#### WHAT THIS TASK INVOLVES
Every line from the top of the records through the one bearing "[Column Members](topic2507.md)" is to be reproduced exactly, and pictures are to be left out.
------------------------------------
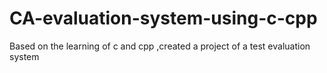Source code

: # CA-evaluation-system-using-c-cpp
Based on the learning of c and cpp ,created a project of a test evaluation system
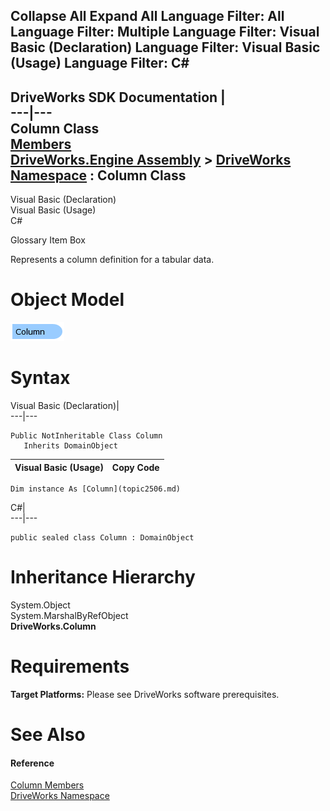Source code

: Collapse All Expand All Language Filter: All  Language Filter: Multiple  Language Filter: Visual Basic (Declaration) Language Filter: Visual Basic (Usage) Language Filter: C#  
---  
DriveWorks SDK Documentation  |   
---|---  
Column Class   
[Members](topic2507.md)   
[DriveWorks.Engine Assembly](topic2156.md) > [DriveWorks Namespace](topic2159.md) : Column Class  
---  
  
Visual Basic (Declaration)    
Visual Basic (Usage)    
C# 

Glossary Item Box

Represents a column definition for a tabular data. 

# Object Model

![](dotnetdiagramimages/image90.png)

# Syntax

Visual Basic (Declaration)|   
---|---  
      
    
    Public NotInheritable Class Column 
       Inherits DomainObject  
  
Visual Basic (Usage)| Copy Code  
---|---  
      
    
    Dim instance As [Column](topic2506.md)  
  
C#|   
---|---  
      
    
    public sealed class Column : DomainObject   
  
# Inheritance Hierarchy

System.Object  
System.MarshalByRefObject  
**DriveWorks.Column**  


# Requirements

**Target Platforms:** Please see DriveWorks software prerequisites.

# See Also

#### Reference

[Column Members](topic2507.md)   
[DriveWorks Namespace](topic2159.md)


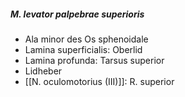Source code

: ##### M. levator palpebrae superioris
*   Ala minor des Os sphenoidale
*   Lamina superficialis: Oberlid
*   Lamina profunda: Tarsus superior
*   Lidheber
*   [[N. oculomotorius (III)]]: R. superior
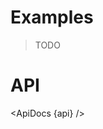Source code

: <script lang="ts">
	import { ApiDocs } from 'svelte-ux';

	import api from '$lib/components/Threshold.svelte?raw&sveld';

	import Chart, { Svg } from '$lib/components/Chart.svelte';

	import Preview from '$lib/docs/Preview.svelte';
</script>

# Examples

> TODO

# API

<ApiDocs {api} />
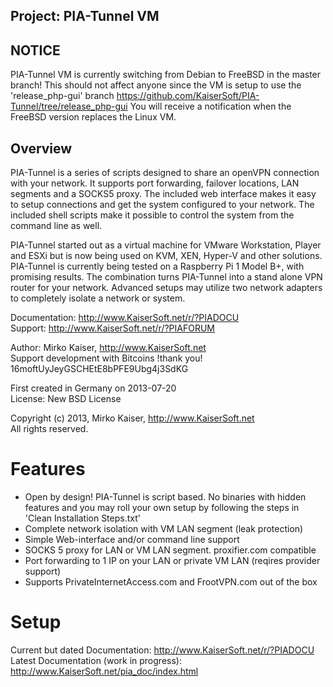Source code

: Project: PIA-Tunnel VM
----------------------

NOTICE
------
PIA-Tunnel VM is currently switching from Debian to FreeBSD in the master branch!
This should not affect anyone since the VM is setup to use the 'release_php-gui' branch
https://github.com/KaiserSoft/PIA-Tunnel/tree/release_php-gui
You will receive a notification when the FreeBSD version replaces the Linux VM.



Overview
--------

PIA-Tunnel is a series of scripts designed to share an openVPN connection with your network.
It supports port forwarding, failover locations, LAN segments and a SOCKS5 proxy.
The included web interface makes it easy to setup connections and get the system configured to
your network.
The included shell scripts make it possible to control the system from the command line as well.

PIA-Tunnel started out as a virtual machine for VMware Workstation, Player and ESXi but
is now being used on KVM, XEN, Hyper-V and other solutions.
PIA-Tunnel is currently being tested on a Raspberry Pi 1 Model B+, with promising results.
The combination turns PIA-Tunnel into a stand alone VPN router for your network.
Advanced setups may utilize two network adapters to completely isolate a network or system.

Documentation:	http://www.KaiserSoft.net/r/?PIADOCU    
Support:	http://www.KaiserSoft.net/r/?PIAFORUM

Author: Mirko Kaiser, http://www.KaiserSoft.net    
Support development with Bitcoins !thank you!  16moftUyJeyGSCHEtE8bPFE9Ubg4j3SdKG

First created in Germany on 2013-07-20    
License: New BSD License    

Copyright (c) 2013, Mirko Kaiser, http://www.KaiserSoft.net     
All rights reserved.


Features
========
* Open by design! PIA-Tunnel is script based. No binaries
  with hidden features and you may roll your own setup by
  following the steps in 'Clean Installation Steps.txt'
* Complete network isolation with VM LAN segment (leak protection)
* Simple Web-interface and/or command line support
* SOCKS 5 proxy for LAN or VM LAN segment. proxifier.com compatible
* Port forwarding to 1 IP on your LAN or private VM LAN (reqires provider support)
* Supports PrivateInternetAccess.com and FrootVPN.com out of the box


Setup
=====

Current but dated Documentation: http://www.KaiserSoft.net/r/?PIADOCU    
Latest Documentation (work in progress): http://www.KaiserSoft.net/pia_doc/index.html
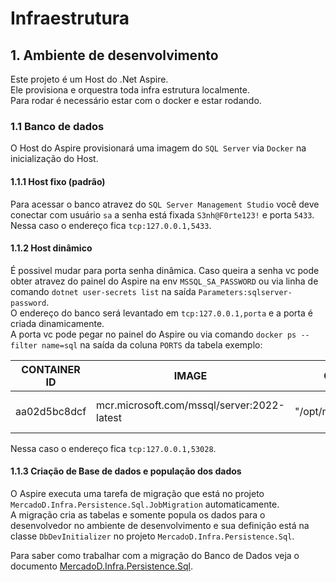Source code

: ﻿# Infraestrutura

## 1. Ambiente de desenvolvimento

Este projeto é um Host do .Net Aspire. \
Ele provisiona e orquestra toda infra estrutura localmente. \
Para rodar é necessário estar com o docker e estar rodando.

### 1.1 Banco de dados
O Host do Aspire provisionará uma imagem do `SQL Server` via `Docker` na inicialização do Host.

#### 1.1.1 Host fixo (padrão)
Para acessar o banco atravez do `SQL Server Management Studio` você deve conectar com usuário `sa` 
a senha está fixada `S3nh@F0rte123!` e porta `5433`. \
Nessa caso o endereço fica `tcp:127.0.0.1,5433`.

#### 1.1.2 Host dinâmico
É possivel mudar para porta senha dinâmica. Caso queira a senha vc pode obter atravez do painel do Aspire 
na env `MSSQL_SA_PASSWORD` ou via linha de comando `dotnet user-secrets list` na saída `Parameters:sqlserver-password`. \
O endereço do banco será levantado em `tcp:127.0.0.1,porta` e a porta é criada dinamicamente. \
A porta vc pode pegar no painel do Aspire ou via comando `docker ps --filter name=sql` 
na saída da coluna `PORTS` da tabela exemplo: 

| CONTAINER ID		| IMAGE											| COMMAND					| CREATED			| STATUS			| PORTS							| NAMES					| 
| ---				| --											| --						| --				| --				| --							| --					|
| aa02d5bc8dcf		| mcr.microsoft.com/mssql/server:2022-latest	| "/opt/mssql/bin/perm…"	| 51 minutes ago	| Up 51 minutes		| 127.0.0.1:53028->1433/tcp		| sqlserver-ygcdhgvf	|

Nessa caso o endereço fica `tcp:127.0.0.1,53028`.

#### 1.1.3 Criação de Base de dados e população dos dados

O Aspire executa uma tarefa de migração que está no projeto `MercadoD.Infra.Persistence.Sql.JobMigration` automaticamente. \
A migração cria as tabelas e somente popula os dados para o desenvolvedor no ambiente de desenvolvimento e
sua definição está na classe `DbDevInitializer` no projeto `MercadoD.Infra.Persistence.Sql`.

Para saber como trabalhar com a migração do Banco de Dados veja o documento [MercadoD.Infra.Persistence.Sql](../MercadoD.Infra.Persistence.Sql/README.md).


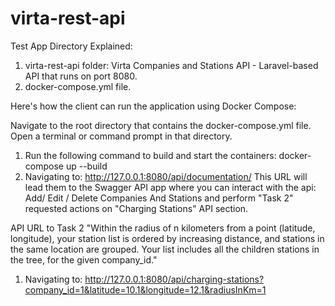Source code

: # virta-rest-api

Test App Directory Explained:

1. virta-rest-api folder: Virta Companies and Stations API - Laravel-based API that runs on port 8080.
2. docker-compose.yml file.

Here's how the client can run the application using Docker Compose:

Navigate to the root directory that contains the docker-compose.yml file.
Open a terminal or command prompt in that directory.
1. Run the following command to build and start the containers: docker-compose up --build
2. Navigating to: http://127.0.0.1:8080/api/documentation/ This URL will lead them to the Swagger API app where you can interact with the api: Add/ Edit / Delete Companies And Stations and perform "Task 2" requested actions on "Charging Stations" API section.


API URL to Task 2
"Within the radius of n kilometers from a point (latitude, longitude), your station list is ordered by increasing distance, and stations in the same
location are grouped. Your list includes all the children stations in the tree, for the given company_id."

1. Navigating to: http://127.0.0.1:8080/api/charging-stations?company_id=1&latitude=10.1&longitude=12.1&radiusInKm=1
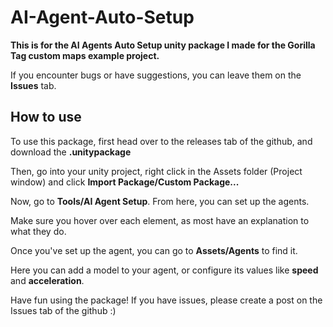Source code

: # AI-Agent-Auto-Setup

**This is for the AI Agents Auto Setup unity package I made for the Gorilla Tag custom maps example project.**

If you encounter bugs or have suggestions, you can leave them on the **Issues** tab.

## How to use
To use this package, first head over to the releases tab of the github, and download the **.unitypackage**

Then, go into your unity project, right click in the Assets folder (Project window) and click **Import Package/Custom Package...**

Now, go to **Tools/AI Agent Setup**.
From here, you can set up the agents.

Make sure you hover over each element, as most have an explanation to what they do.

Once you've set up the agent, you can go to **Assets/Agents** to find it.

Here you can add a model to your agent, or configure its values like **speed** and **acceleration**.

Have fun using the package!
If you have issues, please create a post on the Issues tab of the github :)
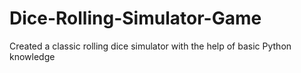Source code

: # Dice-Rolling-Simulator-Game
Created a classic rolling dice simulator with the help of basic Python knowledge
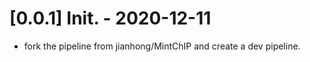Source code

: # [0.0.1] Init. - 2020-12-11

* fork the pipeline from jianhong/MintChIP and create a dev pipeline. 

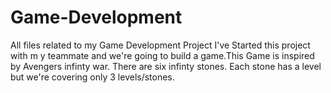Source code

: # Game-Development
All files related to my Game Development Project
I've Started this project with m y teammate and we're going to build a game.This Game is inspired by Avengers infinty war. There are six infinty stones. Each stone has a level but we're covering only 3 levels/stones.
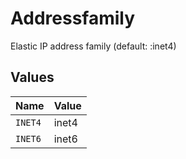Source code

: # Addressfamily

Elastic IP address family (default: :inet4)


## Values

| Name    | Value   |
| ------- | ------- |
| `INET4` | inet4   |
| `INET6` | inet6   |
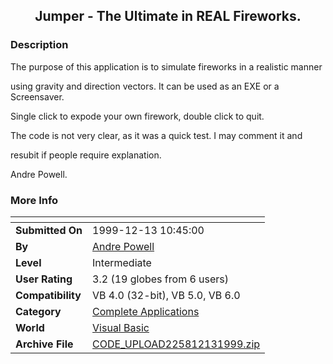 ﻿<div align="center">

## Jumper \- The Ultimate in REAL Fireworks\.


</div>

### Description

The purpose of this application is to simulate fireworks in a realistic manner

using gravity and direction vectors. It can be used as an EXE or a Screensaver.

Single click to expode your own firework, double click to quit.

The code is not very clear, as it was a quick test. I may comment it and

resubit if people require explanation.

Andre Powell.
 
### More Info
 


<span>             |<span>
---                |---
**Submitted On**   |1999-12-13 10:45:00
**By**             |[Andre Powell](https://github.com/Planet-Source-Code/PSCIndex/blob/master/ByAuthor/andre-powell.md)
**Level**          |Intermediate
**User Rating**    |3.2 (19 globes from 6 users)
**Compatibility**  |VB 4\.0 \(32\-bit\), VB 5\.0, VB 6\.0
**Category**       |[Complete Applications](https://github.com/Planet-Source-Code/PSCIndex/blob/master/ByCategory/complete-applications__1-27.md)
**World**          |[Visual Basic](https://github.com/Planet-Source-Code/PSCIndex/blob/master/ByWorld/visual-basic.md)
**Archive File**   |[CODE\_UPLOAD225812131999\.zip](https://github.com/Planet-Source-Code/andre-powell-jumper-the-ultimate-in-real-fireworks__1-4881/archive/master.zip)








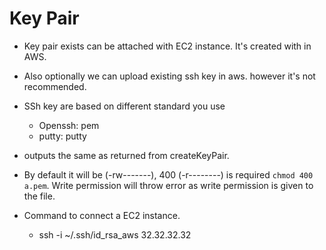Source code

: # Key Pair

- Key pair exists can be attached with EC2 instance. It's created with in AWS.
- Also optionally we can upload existing ssh key in aws. however it's not recommended.

- SSh key are based on different standard you use
  - Openssh: pem
  - putty: putty

- outputs the same as returned from createKeyPair.

- By default it will be (-rw-------), 400 (-r--------) is required `chmod 400 a.pem`. Write permission will throw error as write permission is given to the file.

- Command to connect a EC2 instance.
  - ssh -i ~/.ssh/id_rsa_aws 32.32.32.32
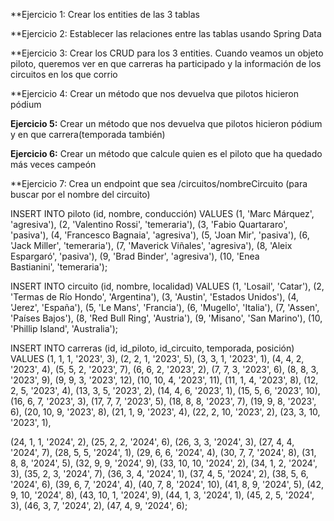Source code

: **Ejercicio 1:
Crear los entities de las 3 tablas

**Ejercicio 2:
Establecer las relaciones entre las tablas usando Spring Data

**Ejercicio 3:
Crear los CRUD para los 3 entities. Cuando veamos un objeto piloto, queremos ver en que carreras ha participado y la información de los circuitos en los que corrio

**Ejercicio 4:
Crear un método que nos devuelva que pilotos hicieron pódium

**Ejercicio 5:**
Crear un método que nos devuelva que pilotos hicieron pódium y en que carrera(temporada también)

**Ejercicio 6:**
Crear un método que calcule quien es el piloto que ha quedado más veces campeón

**Ejercicio 7:
Crea un endpoint que sea /circuitos/nombreCircuito (para buscar por el nombre del circuito)


INSERT INTO piloto (id, nombre, conducción) VALUES
(1, 'Marc Márquez', 'agresiva'),
(2, 'Valentino Rossi', 'temeraria'),
(3, 'Fabio Quartararo', 'pasiva'),
(4, 'Francesco Bagnaia', 'agresiva'),
(5, 'Joan Mir', 'pasiva'),
(6, 'Jack Miller', 'temeraria'),
(7, 'Maverick Viñales', 'agresiva'),
(8, 'Aleix Espargaró', 'pasiva'),
(9, 'Brad Binder', 'agresiva'),
(10, 'Enea Bastianini', 'temeraria');

INSERT INTO circuito (id, nombre, localidad) VALUES
(1, 'Losail', 'Catar'),
(2, 'Termas de Río Hondo', 'Argentina'),
(3, 'Austin', 'Estados Unidos'),
(4, 'Jerez', 'España'),
(5, 'Le Mans', 'Francia'),
(6, 'Mugello', 'Italia'),
(7, 'Assen', 'Países Bajos'),
(8, 'Red Bull Ring', 'Austria'),
(9, 'Misano', 'San Marino'),
(10, 'Phillip Island', 'Australia');

INSERT INTO carreras (id, id_piloto, id_circuito, temporada, posición) VALUES
(1, 1, 1, '2023', 3),
(2, 2, 1, '2023', 5),
(3, 3, 1, '2023', 1),
(4, 4, 2, '2023', 4),
(5, 5, 2, '2023', 7),
(6, 6, 2, '2023', 2),
(7, 7, 3, '2023', 6),
(8, 8, 3, '2023', 9),
(9, 9, 3, '2023', 12),
(10, 10, 4, '2023', 11),
(11, 1, 4, '2023', 8),
(12, 2, 5, '2023', 4),
(13, 3, 5, '2023', 2),
(14, 4, 6, '2023', 1),
(15, 5, 6, '2023', 10),
(16, 6, 7, '2023', 3),
(17, 7, 7, '2023', 5),
(18, 8, 8, '2023', 7),
(19, 9, 8, '2023', 6),
(20, 10, 9, '2023', 8),
(21, 1, 9, '2023', 4),
(22, 2, 10, '2023', 2),
(23, 3, 10, '2023', 1),

(24, 1, 1, '2024', 2),
(25, 2, 2, '2024', 6),
(26, 3, 3, '2024', 3),
(27, 4, 4, '2024', 7),
(28, 5, 5, '2024', 1),
(29, 6, 6, '2024', 4),
(30, 7, 7, '2024', 8),
(31, 8, 8, '2024', 5),
(32, 9, 9, '2024', 9),
(33, 10, 10, '2024', 2),
(34, 1, 2, '2024', 3),
(35, 2, 3, '2024', 7),
(36, 3, 4, '2024', 1),
(37, 4, 5, '2024', 2),
(38, 5, 6, '2024', 6),
(39, 6, 7, '2024', 4),
(40, 7, 8, '2024', 10),
(41, 8, 9, '2024', 5),
(42, 9, 10, '2024', 8),
(43, 10, 1, '2024', 9),
(44, 1, 3, '2024', 1),
(45, 2, 5, '2024', 3),
(46, 3, 7, '2024', 2),
(47, 4, 9, '2024', 6);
------------------------------------
#### REPLY
Source code

: # CA-evaluation-system-using-c-cpp
Based on the learning of c and cpp ,created a project of a test evaluation system
Source code

: Collapse All Expand All Language Filter: All  Language Filter: Multiple  Language Filter: Visual Basic (Declaration) Language Filter: Visual Basic (Usage) Language Filter: C#  
---  
DriveWorks SDK Documentation  |   
---|---  
Column Class   
[Members](topic2507.md)   
[DriveWorks.Engine Assembly](topic2156.md) > [DriveWorks Namespace](topic2159.md) : Column Class  
---  
  
Visual Basic (Declaration)    
Visual Basic (Usage)    
C# 

Glossary Item Box

Represents a column definition for a tabular data. 

# Object Model

![](dotnetdiagramimages/image90.png)

# Syntax

Visual Basic (Declaration)|   
---|---  
      
    
    Public NotInheritable Class Column 
       Inherits DomainObject  
  
Visual Basic (Usage)| Copy Code  
---|---  
      
    
    Dim instance As [Column](topic2506.md)  
  
C#|   
---|---  
      
    
    public sealed class Column : DomainObject   
  
# Inheritance Hierarchy

System.Object  
System.MarshalByRefObject  
**DriveWorks.Column**  


# Requirements

**Target Platforms:** Please see DriveWorks software prerequisites.

# See Also

#### Reference

[Column Members](topic2507.md)   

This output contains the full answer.